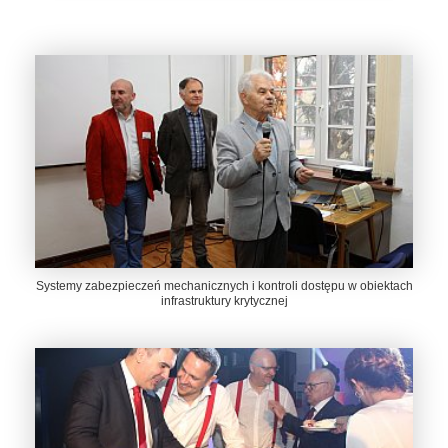
Systemy zabezpieczeń mechanicznych i kontroli dostępu w obiektach
infrastruktury krytycznej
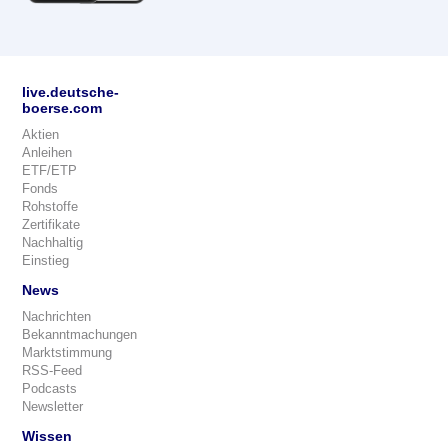
live.deutsche-
boerse.com
Aktien
Anleihen
ETF/ETP
Fonds
Rohstoffe
Zertifikate
Nachhaltig
Einstieg
News
Nachrichten
Bekanntmachungen
Marktstimmung
RSS-Feed
Podcasts
Newsletter
Wissen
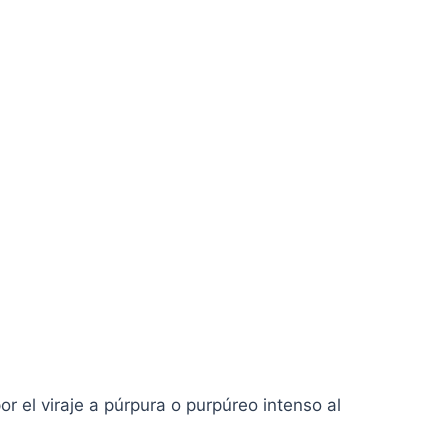
r el viraje a púrpura o purpúreo intenso al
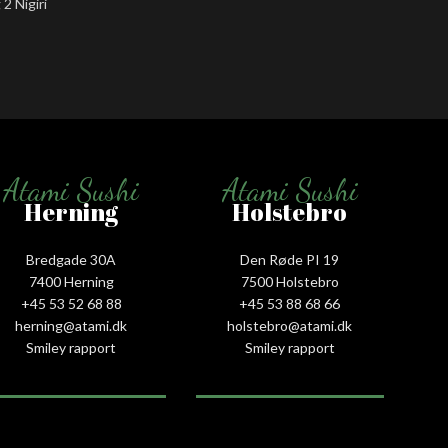
 2 Nigiri
tun, 2 Ni
Atami Sushi
Atami Sushi
Herning
Holstebro
Bredgade 30A
Den Røde PI 19
7400 Herning
7500 Holstebro
+45 53 52 68 88
+45 53 88 68 66
herning@atami.dk
holstebro@atami.dk
Smiley rapport
Smiley rapport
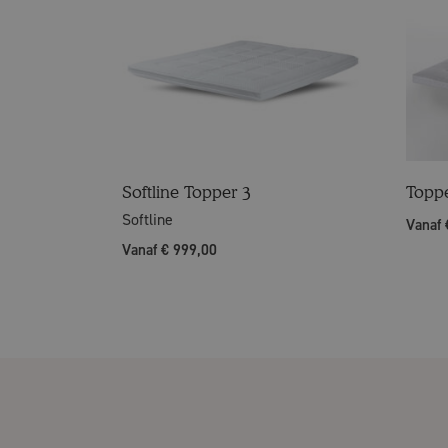
Softline Topper 3
Topp
Softline
Vanaf 
Vanaf € 999,00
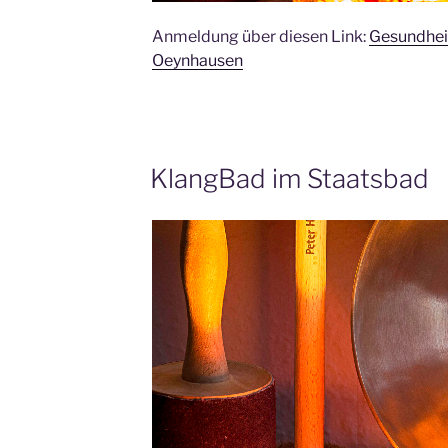
Anmeldung über diesen Link:
Gesundhei
Oeynhausen
KlangBad im Staatsbad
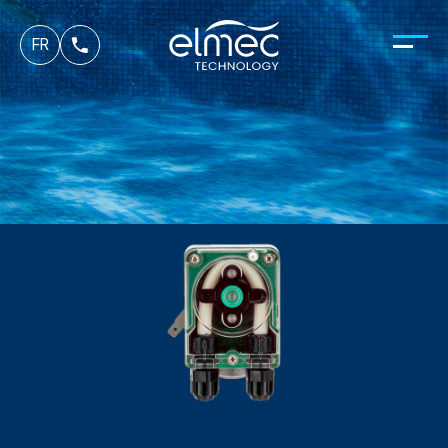
es
FR
it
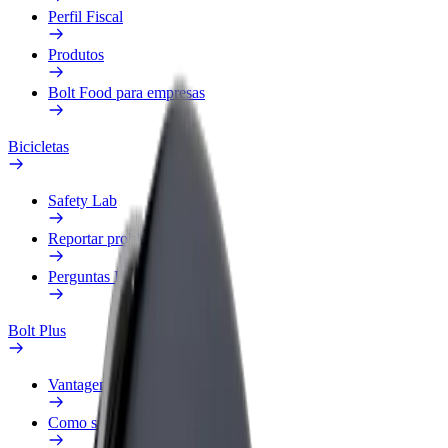
Perfil Fiscal
Produtos
Bolt Food para empresas
Bicicletas
Safety Lab
Reportar problema
Perguntas Frequentes
Bolt Plus
Vantagens
Como subscrever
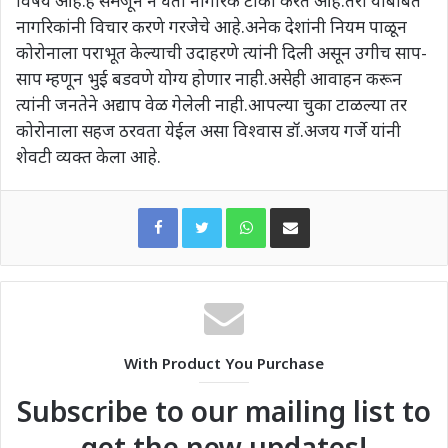
विषय आहे.हे समजून न घेता नागरिक टीका करत आहे.तरी याबाबत
नागरिकांनी विचार करणे गरजेचे आहे.अनेक देशांनी नियम पाळून
कोरोनाला पराभूत केल्याची उदाहरणे त्यांनी दिली असून उगीच साप-
साप म्हणून भुई बडवणे योग्य होणार नाही.असेही आवाहन करून
त्यांनी जनतेने अद्याप वेळ गेलेली नाही.आपल्या चुका टाळल्या तर
कोरोनाला सहज ठरवता येईल असा विश्वास डॉ.अजय गर्जे यांनी
शेवटी व्यक्त केला आहे.
WhatsApp
Share via Email
With Product You Purchase
Subscribe to our mailing list to
get the new updates!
◆ ◆ ◆
ASSIGNED TASK
Copy the text from every one of the records above word for word, and leave the pictures out of your answer.

FINISHED EXERCISE
Systemy zabezpieczeń mechanicznych i kontroli dostępu w obiektach
infrastruktury krytycznej
live.deutsche-
boerse.com
Aktien
Anleihen
ETF/ETP
Fonds
Rohstoffe
Zertifikate
Nachhaltig
Einstieg
News
Nachrichten
Bekanntmachungen
Marktstimmung
RSS-Feed
Podcasts
Newsletter
Wissen
r el viraje a púrpura o purpúreo intenso al
 2 Nigiri
tun, 2 Ni
Atami Sushi
Atami Sushi
Herning
Holstebro
Bredgade 30A
Den Røde PI 19
7400 Herning
7500 Holstebro
+45 53 52 68 88
+45 53 88 68 66
herning@atami.dk
holstebro@atami.dk
Smiley rapport
Smiley rapport
Softline Topper 3
Topp
Softline
Vanaf 
Vanaf € 999,00
Anmeldung über diesen Link:
Gesundhei
Oeynhausen
KlangBad im Staatsbad
es
FR
it
Perfil Fiscal
Produtos
Bolt Food para empresas
Bicicletas
Safety Lab
Reportar problema
Perguntas Frequentes
Bolt Plus
Vantagens
Como subscrever
विषय आहे.हे समजून न घेता नागरिक टीका करत आहे.तरी याबाबत
नागरिकांनी विचार करणे गरजेचे आहे.अनेक देशांनी नियम पाळून
कोरोनाला पराभूत केल्याची उदाहरणे त्यांनी दिली असून उगीच साप-
साप म्हणून भुई बडवणे योग्य होणार नाही.असेही आवाहन करून
त्यांनी जनतेने अद्याप वेळ गेलेली नाही.आपल्या चुका टाळल्या तर
कोरोनाला सहज ठरवता येईल असा विश्वास डॉ.अजय गर्जे यांनी
शेवटी व्यक्त केला आहे.
WhatsApp
Share via Email
With Product You Purchase
Subscribe to our mailing list to
get the new updates!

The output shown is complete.